A partir de um certo momento, surgiu o desejo de fazer esculturas, mas não podia atropelar as coisas, isso foi evoluindo aos poucos. O escultor Giovani Fantauzzi me ajudou muito. Ele bateu o olho no meu projeto e falou para usar metalon, porque eu precisava de um material oco, por onde pudesse passar luz. O meu desejo era inserir pequenos pontos de luz nas esculturas para mostrá-las de forma instigante e misteriosa. Giovani também me indicou o serralheiro, que tem sensibilidade e experiência com esculturas. As peças são de aço enferrujado, acabamento que gosto porque faz referência a outros escultores que admiro, como Amilcar de Castro e Julio Le Parc, e porque tem a ver com o nosso estado, rico em minério. Utilizei fios metálicos dourados, prateados e cobreados com pequenos pontos de luz de LED. Queria que as sombras pudessem ser algo a mais, então, quando as esculturas se acendem, elas tomam proporção de outro elemento projetado. No total, são 10 esculturas, que dialogam entre si. Vejo algo musical, de dança, leveza, arquitetura. Quis trazer para Congonhas algo de barroco, mistério, luz e sombra.

Quando você olha para as esculturas, o que sente?
Sinto que sou eu, que estou conseguindo expor o que sou. Isso me deixa muito feliz. Quando tudo ficou pronto, percebi que estava colocando neste trabalho todas as minhas paixões: a dança (que me acompanha muito), a música (os desenhos têm algo de partitura), a arquitetura (de onde tirei formas bem geométricas) e a luz. Encontro tudo isso neste novo trabalho, onde estou me arriscando. As esculturas são a minha nova paixão.
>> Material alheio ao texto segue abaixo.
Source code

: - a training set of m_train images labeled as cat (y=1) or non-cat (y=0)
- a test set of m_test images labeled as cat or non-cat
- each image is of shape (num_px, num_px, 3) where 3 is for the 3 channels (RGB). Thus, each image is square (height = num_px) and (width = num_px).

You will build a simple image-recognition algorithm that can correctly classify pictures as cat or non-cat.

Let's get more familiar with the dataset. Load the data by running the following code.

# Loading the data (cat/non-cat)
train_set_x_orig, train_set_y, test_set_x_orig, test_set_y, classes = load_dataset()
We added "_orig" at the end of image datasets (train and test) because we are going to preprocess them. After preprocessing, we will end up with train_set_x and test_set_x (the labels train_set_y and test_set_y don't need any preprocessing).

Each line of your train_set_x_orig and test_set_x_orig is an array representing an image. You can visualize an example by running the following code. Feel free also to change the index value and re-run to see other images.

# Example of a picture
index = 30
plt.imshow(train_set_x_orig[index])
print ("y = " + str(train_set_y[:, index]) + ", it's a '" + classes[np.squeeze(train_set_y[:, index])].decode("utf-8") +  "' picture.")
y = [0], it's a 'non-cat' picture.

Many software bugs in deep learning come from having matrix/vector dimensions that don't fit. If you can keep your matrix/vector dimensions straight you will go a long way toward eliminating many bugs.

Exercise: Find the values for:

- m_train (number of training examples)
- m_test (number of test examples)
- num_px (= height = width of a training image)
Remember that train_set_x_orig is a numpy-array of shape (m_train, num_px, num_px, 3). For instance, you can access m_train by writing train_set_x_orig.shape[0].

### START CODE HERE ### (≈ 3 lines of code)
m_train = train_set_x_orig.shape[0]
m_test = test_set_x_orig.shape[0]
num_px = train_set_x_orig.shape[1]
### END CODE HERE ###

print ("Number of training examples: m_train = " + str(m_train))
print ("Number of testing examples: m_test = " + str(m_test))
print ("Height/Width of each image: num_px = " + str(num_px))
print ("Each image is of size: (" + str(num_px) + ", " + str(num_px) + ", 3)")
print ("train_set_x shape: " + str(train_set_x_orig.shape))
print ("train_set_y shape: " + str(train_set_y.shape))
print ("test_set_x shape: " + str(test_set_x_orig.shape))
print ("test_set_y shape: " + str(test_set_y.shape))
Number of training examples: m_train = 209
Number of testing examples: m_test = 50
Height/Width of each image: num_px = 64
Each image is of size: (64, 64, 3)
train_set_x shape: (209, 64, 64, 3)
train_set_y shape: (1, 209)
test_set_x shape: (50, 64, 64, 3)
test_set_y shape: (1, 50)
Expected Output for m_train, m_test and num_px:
Por que levar iluminação para as esculturas?
Queria juntar as duas coisas para criar algo diferente, e isso é sempre uma surpresa. Dependendo da posição em que coloco os pontos de luz, chego a um efeito completamente diferente do outro. A vida é mesmo muito surpreendente. Então, para cada escultura, tive que estudar a luz de um jeito diferente. É um trabalho instigante. Aqui no museu a sala fica toda escura e só as esculturas ficam acesas, então isso gera uma curiosidade muito grande. Acho que essa exposição instiga a imaginação das pessoas, traz algo meio lúdico, que deixa em aberto.
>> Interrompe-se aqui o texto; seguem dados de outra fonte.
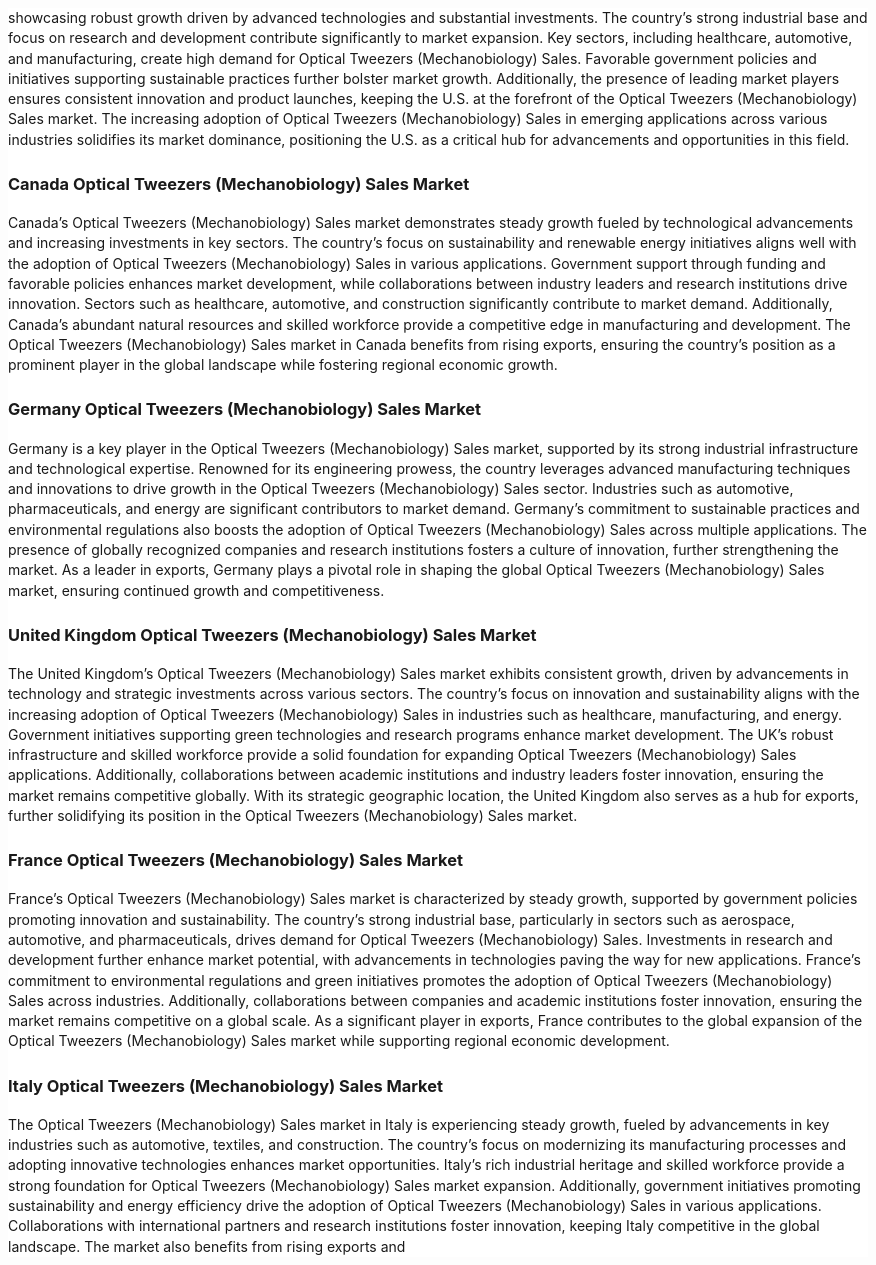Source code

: showcasing robust growth driven by advanced technologies and substantial investments. The country&rsquo;s strong industrial base and focus on research and development contribute significantly to market expansion. Key sectors, including healthcare, automotive, and manufacturing, create high demand for Optical Tweezers (Mechanobiology) Sales. Favorable government policies and initiatives supporting sustainable practices further bolster market growth. Additionally, the presence of leading market players ensures consistent innovation and product launches, keeping the U.S. at the forefront of the Optical Tweezers (Mechanobiology) Sales market. The increasing adoption of Optical Tweezers (Mechanobiology) Sales in emerging applications across various industries solidifies its market dominance, positioning the U.S. as a critical hub for advancements and opportunities in this field.</p><h3>Canada Optical Tweezers (Mechanobiology) Sales Market</h3><p>Canada&rsquo;s Optical Tweezers (Mechanobiology) Sales market demonstrates steady growth fueled by technological advancements and increasing investments in key sectors. The country&rsquo;s focus on sustainability and renewable energy initiatives aligns well with the adoption of Optical Tweezers (Mechanobiology) Sales in various applications. Government support through funding and favorable policies enhances market development, while collaborations between industry leaders and research institutions drive innovation. Sectors such as healthcare, automotive, and construction significantly contribute to market demand. Additionally, Canada&rsquo;s abundant natural resources and skilled workforce provide a competitive edge in manufacturing and development. The Optical Tweezers (Mechanobiology) Sales market in Canada benefits from rising exports, ensuring the country&rsquo;s position as a prominent player in the global landscape while fostering regional economic growth.</p><h3>Germany Optical Tweezers (Mechanobiology) Sales Market</h3><p>Germany is a key player in the Optical Tweezers (Mechanobiology) Sales market, supported by its strong industrial infrastructure and technological expertise. Renowned for its engineering prowess, the country leverages advanced manufacturing techniques and innovations to drive growth in the Optical Tweezers (Mechanobiology) Sales sector. Industries such as automotive, pharmaceuticals, and energy are significant contributors to market demand. Germany&rsquo;s commitment to sustainable practices and environmental regulations also boosts the adoption of Optical Tweezers (Mechanobiology) Sales across multiple applications. The presence of globally recognized companies and research institutions fosters a culture of innovation, further strengthening the market. As a leader in exports, Germany plays a pivotal role in shaping the global Optical Tweezers (Mechanobiology) Sales market, ensuring continued growth and competitiveness.</p><h3>United Kingdom Optical Tweezers (Mechanobiology) Sales Market</h3><p>The United Kingdom&rsquo;s Optical Tweezers (Mechanobiology) Sales market exhibits consistent growth, driven by advancements in technology and strategic investments across various sectors. The country&rsquo;s focus on innovation and sustainability aligns with the increasing adoption of Optical Tweezers (Mechanobiology) Sales in industries such as healthcare, manufacturing, and energy. Government initiatives supporting green technologies and research programs enhance market development. The UK&rsquo;s robust infrastructure and skilled workforce provide a solid foundation for expanding Optical Tweezers (Mechanobiology) Sales applications. Additionally, collaborations between academic institutions and industry leaders foster innovation, ensuring the market remains competitive globally. With its strategic geographic location, the United Kingdom also serves as a hub for exports, further solidifying its position in the Optical Tweezers (Mechanobiology) Sales market.</p><h3>France Optical Tweezers (Mechanobiology) Sales Market</h3><p>France&rsquo;s Optical Tweezers (Mechanobiology) Sales market is characterized by steady growth, supported by government policies promoting innovation and sustainability. The country&rsquo;s strong industrial base, particularly in sectors such as aerospace, automotive, and pharmaceuticals, drives demand for Optical Tweezers (Mechanobiology) Sales. Investments in research and development further enhance market potential, with advancements in technologies paving the way for new applications. France&rsquo;s commitment to environmental regulations and green initiatives promotes the adoption of Optical Tweezers (Mechanobiology) Sales across industries. Additionally, collaborations between companies and academic institutions foster innovation, ensuring the market remains competitive on a global scale. As a significant player in exports, France contributes to the global expansion of the Optical Tweezers (Mechanobiology) Sales market while supporting regional economic development.</p><h3>Italy Optical Tweezers (Mechanobiology) Sales Market</h3><p>The Optical Tweezers (Mechanobiology) Sales market in Italy is experiencing steady growth, fueled by advancements in key industries such as automotive, textiles, and construction. The country&rsquo;s focus on modernizing its manufacturing processes and adopting innovative technologies enhances market opportunities. Italy&rsquo;s rich industrial heritage and skilled workforce provide a strong foundation for Optical Tweezers (Mechanobiology) Sales market expansion. Additionally, government initiatives promoting sustainability and energy efficiency drive the adoption of Optical Tweezers (Mechanobiology) Sales in various applications. Collaborations with international partners and research institutions foster innovation, keeping Italy competitive in the global landscape. The market also benefits from rising exports and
O que você já ouviu do público?
Cada um vê uma coisa diferente, e essa é a ideia. As esculturas são abertas para um sentir livre. O meu desejo é que elas instiguem, façam as pessoas pensarem, desejarem alguma coisa, que alertem para algum detalhe, que façam o olho brilhar. Que isso traga vida para as pessoas. Para eu montar tudo isso, tive que sair da minha zona de conforto. Ver que as coisas ficaram bonitas é muito prazeroso, saber que dou conta, que tem mais coisa que posso fazer. A vida é muito curta. Quero passar uma mensagem para as pessoas de que devem se arriscar, e disso pode sair algo legal. Experimente arriscar em algo que não conhece, porque tudo muito surpresa. Também não sabia no que ia dar e gostei do resultado.


E agora, o que você leva das esculturas para os seus projetos de iluminação?
Quero muito que essa nova etapa, com as esculturas, possa abrir outra porta para o meu trabalho de luminotécnica. Gostaria de juntar as coisas, de levar as esculturas para o meu trabalho de iluminação como elemento estético, para compor em alguma situação. Mas não sei ainda, é tudo muito novo. Tenho ideia de fazer outras exposições e penso, sim, em vender as esculturas.

Então, quer continuar fazendo esculturas?
Tenho muitas coisas para fazer de desenho, agora com um olhar diferenciado. A cada passo vou conquistando experiência. Não sabia o que ia dar com essas primeiras esculturas, não tinha total domínio de tudo, mas tudo foi construído, isso que é legal. Continuo desenhando, isso está dentro de mim.